For players with strategies \( S_1 = \{s_{11}, \ldots, s_{1m}\} \), \( S_2 = \{s_{21}, \ldots, s_{2n}\} \), the matrix is:

\[ M = \begin{bmatrix} (u_1(s_{11}, s_{21}), u_2(s_{11}, s_{21})) & \cdots & (u_1(s_{11}, s_{2n}), u_2(s_{11}, s_{2n})) \\ \vdots & \ddots & \vdots \\ (u_1(s_{1m}, s_{21}), u_2(s_{1m}, s_{21})) & \cdots & (u_1(s_{1m}, s_{2n}), u_2(s_{1m}, s_{2n})) \end{bmatrix} \]

Zero-Sum Games

Where \( u_1 + u_2 = 0 \):

\[ M = \begin{bmatrix} a_{11} & a_{12} \\ a_{21} & a_{22} \end{bmatrix}, \quad u_2 = -u_1 \]

Expected Payoff

For mixed strategies with probabilities \( p_1, p_2 \):

\[ E[u_1] = \sum_{i=1}^m \sum_{j=1}^n p_{1i} p_{2j} u_1(s_{1i}, s_{2j}) \]

Examples

Prisoner’s Dilemma

Strategies: Confess (C), Silent (S):

\[ M = \begin{array}{c|cc} & C & S \\ \hline C & (-5, -5) & (0, -10) \\ S & (-10, 0) & (-1, -1) \end{array} \]

Nash equilibrium: (C, C).

Pricing Game

Strategies: High (H), Low (L):

\[ M = \begin{array}{c|cc} & H & L \\ \hline H & (5, 5) & (1, 6) \\ L & (6, 1) & (2, 2) \end{array} \]

Rock-Paper-Scissors

Zero-sum:

\[ M = \begin{array}{c|ccc} & R & P & S \\ \hline R & (0, 0) & (-1, 1) & (1, -1) \\ P & (1, -1) & (0, 0) & (-1, 1) \\ S & (-1, 1) & (1, -1) & (0, 0) \end{array} \]

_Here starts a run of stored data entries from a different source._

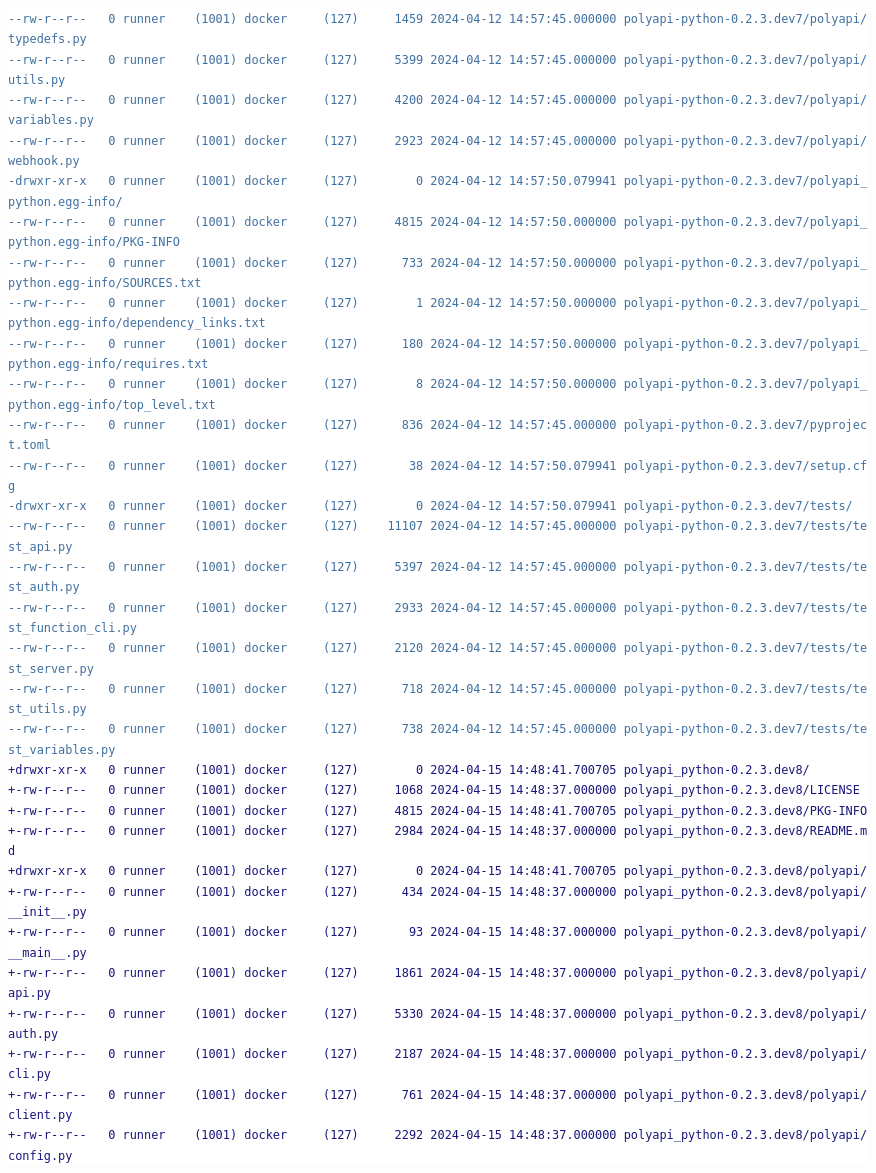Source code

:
 ```diff
--rw-r--r--   0 runner    (1001) docker     (127)     1459 2024-04-12 14:57:45.000000 polyapi-python-0.2.3.dev7/polyapi/typedefs.py
--rw-r--r--   0 runner    (1001) docker     (127)     5399 2024-04-12 14:57:45.000000 polyapi-python-0.2.3.dev7/polyapi/utils.py
--rw-r--r--   0 runner    (1001) docker     (127)     4200 2024-04-12 14:57:45.000000 polyapi-python-0.2.3.dev7/polyapi/variables.py
--rw-r--r--   0 runner    (1001) docker     (127)     2923 2024-04-12 14:57:45.000000 polyapi-python-0.2.3.dev7/polyapi/webhook.py
-drwxr-xr-x   0 runner    (1001) docker     (127)        0 2024-04-12 14:57:50.079941 polyapi-python-0.2.3.dev7/polyapi_python.egg-info/
--rw-r--r--   0 runner    (1001) docker     (127)     4815 2024-04-12 14:57:50.000000 polyapi-python-0.2.3.dev7/polyapi_python.egg-info/PKG-INFO
--rw-r--r--   0 runner    (1001) docker     (127)      733 2024-04-12 14:57:50.000000 polyapi-python-0.2.3.dev7/polyapi_python.egg-info/SOURCES.txt
--rw-r--r--   0 runner    (1001) docker     (127)        1 2024-04-12 14:57:50.000000 polyapi-python-0.2.3.dev7/polyapi_python.egg-info/dependency_links.txt
--rw-r--r--   0 runner    (1001) docker     (127)      180 2024-04-12 14:57:50.000000 polyapi-python-0.2.3.dev7/polyapi_python.egg-info/requires.txt
--rw-r--r--   0 runner    (1001) docker     (127)        8 2024-04-12 14:57:50.000000 polyapi-python-0.2.3.dev7/polyapi_python.egg-info/top_level.txt
--rw-r--r--   0 runner    (1001) docker     (127)      836 2024-04-12 14:57:45.000000 polyapi-python-0.2.3.dev7/pyproject.toml
--rw-r--r--   0 runner    (1001) docker     (127)       38 2024-04-12 14:57:50.079941 polyapi-python-0.2.3.dev7/setup.cfg
-drwxr-xr-x   0 runner    (1001) docker     (127)        0 2024-04-12 14:57:50.079941 polyapi-python-0.2.3.dev7/tests/
--rw-r--r--   0 runner    (1001) docker     (127)    11107 2024-04-12 14:57:45.000000 polyapi-python-0.2.3.dev7/tests/test_api.py
--rw-r--r--   0 runner    (1001) docker     (127)     5397 2024-04-12 14:57:45.000000 polyapi-python-0.2.3.dev7/tests/test_auth.py
--rw-r--r--   0 runner    (1001) docker     (127)     2933 2024-04-12 14:57:45.000000 polyapi-python-0.2.3.dev7/tests/test_function_cli.py
--rw-r--r--   0 runner    (1001) docker     (127)     2120 2024-04-12 14:57:45.000000 polyapi-python-0.2.3.dev7/tests/test_server.py
--rw-r--r--   0 runner    (1001) docker     (127)      718 2024-04-12 14:57:45.000000 polyapi-python-0.2.3.dev7/tests/test_utils.py
--rw-r--r--   0 runner    (1001) docker     (127)      738 2024-04-12 14:57:45.000000 polyapi-python-0.2.3.dev7/tests/test_variables.py
+drwxr-xr-x   0 runner    (1001) docker     (127)        0 2024-04-15 14:48:41.700705 polyapi_python-0.2.3.dev8/
+-rw-r--r--   0 runner    (1001) docker     (127)     1068 2024-04-15 14:48:37.000000 polyapi_python-0.2.3.dev8/LICENSE
+-rw-r--r--   0 runner    (1001) docker     (127)     4815 2024-04-15 14:48:41.700705 polyapi_python-0.2.3.dev8/PKG-INFO
+-rw-r--r--   0 runner    (1001) docker     (127)     2984 2024-04-15 14:48:37.000000 polyapi_python-0.2.3.dev8/README.md
+drwxr-xr-x   0 runner    (1001) docker     (127)        0 2024-04-15 14:48:41.700705 polyapi_python-0.2.3.dev8/polyapi/
+-rw-r--r--   0 runner    (1001) docker     (127)      434 2024-04-15 14:48:37.000000 polyapi_python-0.2.3.dev8/polyapi/__init__.py
+-rw-r--r--   0 runner    (1001) docker     (127)       93 2024-04-15 14:48:37.000000 polyapi_python-0.2.3.dev8/polyapi/__main__.py
+-rw-r--r--   0 runner    (1001) docker     (127)     1861 2024-04-15 14:48:37.000000 polyapi_python-0.2.3.dev8/polyapi/api.py
+-rw-r--r--   0 runner    (1001) docker     (127)     5330 2024-04-15 14:48:37.000000 polyapi_python-0.2.3.dev8/polyapi/auth.py
+-rw-r--r--   0 runner    (1001) docker     (127)     2187 2024-04-15 14:48:37.000000 polyapi_python-0.2.3.dev8/polyapi/cli.py
+-rw-r--r--   0 runner    (1001) docker     (127)      761 2024-04-15 14:48:37.000000 polyapi_python-0.2.3.dev8/polyapi/client.py
+-rw-r--r--   0 runner    (1001) docker     (127)     2292 2024-04-15 14:48:37.000000 polyapi_python-0.2.3.dev8/polyapi/config.py
```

Prisoner’s Dilemma Payoffs

Payoffs for Player 1 in Prisoner’s Dilemma.

Analysis

Nash Equilibria

No player benefits from unilateral deviation:

\[ u_1(s_{1i}^*, s_{2j}^*) \geq u_1(s_{1k}, s_{2j}^*) \] \[ u_2(s_{1i}^*, s_{2j}^*) \geq u_2(s_{1i}^*, s_{2l}) \]

Dominant Strategies

Strategy \( s_{1i} \) dominates if:

\[ u_1(s_{1i}, s_{2j}) \geq u_1(s_{1k}, s_{2j}) \ \forall j \]

Minimax

For zero-sum games:

\[ v_1 = \max_i \min_j u_1(s_{1i}, s_{2j}) \]

Mixed Strategy

For Matching Pennies, equalize payoffs:

\[ p \cdot 1 + (1-p) \cdot (-1) = p \cdot (-1) + (1-p) \cdot 1 \] \[ p = 0.5 \]

Applications

Used in economics, biology, and negotiations.